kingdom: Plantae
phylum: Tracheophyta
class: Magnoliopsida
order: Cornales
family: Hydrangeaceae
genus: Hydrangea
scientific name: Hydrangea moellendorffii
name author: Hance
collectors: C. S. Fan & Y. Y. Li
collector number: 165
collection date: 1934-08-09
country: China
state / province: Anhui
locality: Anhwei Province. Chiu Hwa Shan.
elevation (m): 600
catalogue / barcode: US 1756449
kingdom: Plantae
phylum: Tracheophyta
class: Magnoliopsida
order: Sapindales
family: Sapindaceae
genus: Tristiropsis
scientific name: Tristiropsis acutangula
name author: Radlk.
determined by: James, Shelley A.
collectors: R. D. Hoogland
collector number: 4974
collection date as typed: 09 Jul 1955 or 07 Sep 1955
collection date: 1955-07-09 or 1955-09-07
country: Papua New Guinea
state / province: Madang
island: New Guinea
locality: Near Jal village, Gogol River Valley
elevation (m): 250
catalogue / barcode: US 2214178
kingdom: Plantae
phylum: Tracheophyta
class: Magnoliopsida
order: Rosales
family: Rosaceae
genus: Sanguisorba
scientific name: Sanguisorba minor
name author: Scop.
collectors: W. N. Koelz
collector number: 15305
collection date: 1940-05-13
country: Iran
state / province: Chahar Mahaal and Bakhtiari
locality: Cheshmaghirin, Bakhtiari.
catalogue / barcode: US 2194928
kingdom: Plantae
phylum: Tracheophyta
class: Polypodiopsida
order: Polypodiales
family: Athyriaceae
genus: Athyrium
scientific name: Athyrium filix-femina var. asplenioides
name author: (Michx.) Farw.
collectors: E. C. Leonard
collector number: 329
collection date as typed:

Problem to work on = Please update the listing above, changing every "collectors" to "collected by" and leaving all else as it stands.

Result of this exercise =
kingdom: Plantae
phylum: Tracheophyta
class: Magnoliopsida
order: Cornales
family: Hydrangeaceae
genus: Hydrangea
scientific name: Hydrangea moellendorffii
name author: Hance
collected by: C. S. Fan & Y. Y. Li
collector number: 165
collection date: 1934-08-09
country: China
state / province: Anhui
locality: Anhwei Province. Chiu Hwa Shan.
elevation (m): 600
catalogue / barcode: US 1756449
kingdom: Plantae
phylum: Tracheophyta
class: Magnoliopsida
order: Sapindales
family: Sapindaceae
genus: Tristiropsis
scientific name: Tristiropsis acutangula
name author: Radlk.
determined by: James, Shelley A.
collected by: R. D. Hoogland
collector number: 4974
collection date as typed: 09 Jul 1955 or 07 Sep 1955
collection date: 1955-07-09 or 1955-09-07
country: Papua New Guinea
state / province: Madang
island: New Guinea
locality: Near Jal village, Gogol River Valley
elevation (m): 250
catalogue / barcode: US 2214178
kingdom: Plantae
phylum: Tracheophyta
class: Magnoliopsida
order: Rosales
family: Rosaceae
genus: Sanguisorba
scientific name: Sanguisorba minor
name author: Scop.
collected by: W. N. Koelz
collector number: 15305
collection date: 1940-05-13
country: Iran
state / province: Chahar Mahaal and Bakhtiari
locality: Cheshmaghirin, Bakhtiari.
catalogue / barcode: US 2194928
kingdom: Plantae
phylum: Tracheophyta
class: Polypodiopsida
order: Polypodiales
family: Athyriaceae
genus: Athyrium
scientific name: Athyrium filix-femina var. asplenioides
name author: (Michx.) Farw.
collected by: E. C. Leonard
collector number: 329
collection date as typed:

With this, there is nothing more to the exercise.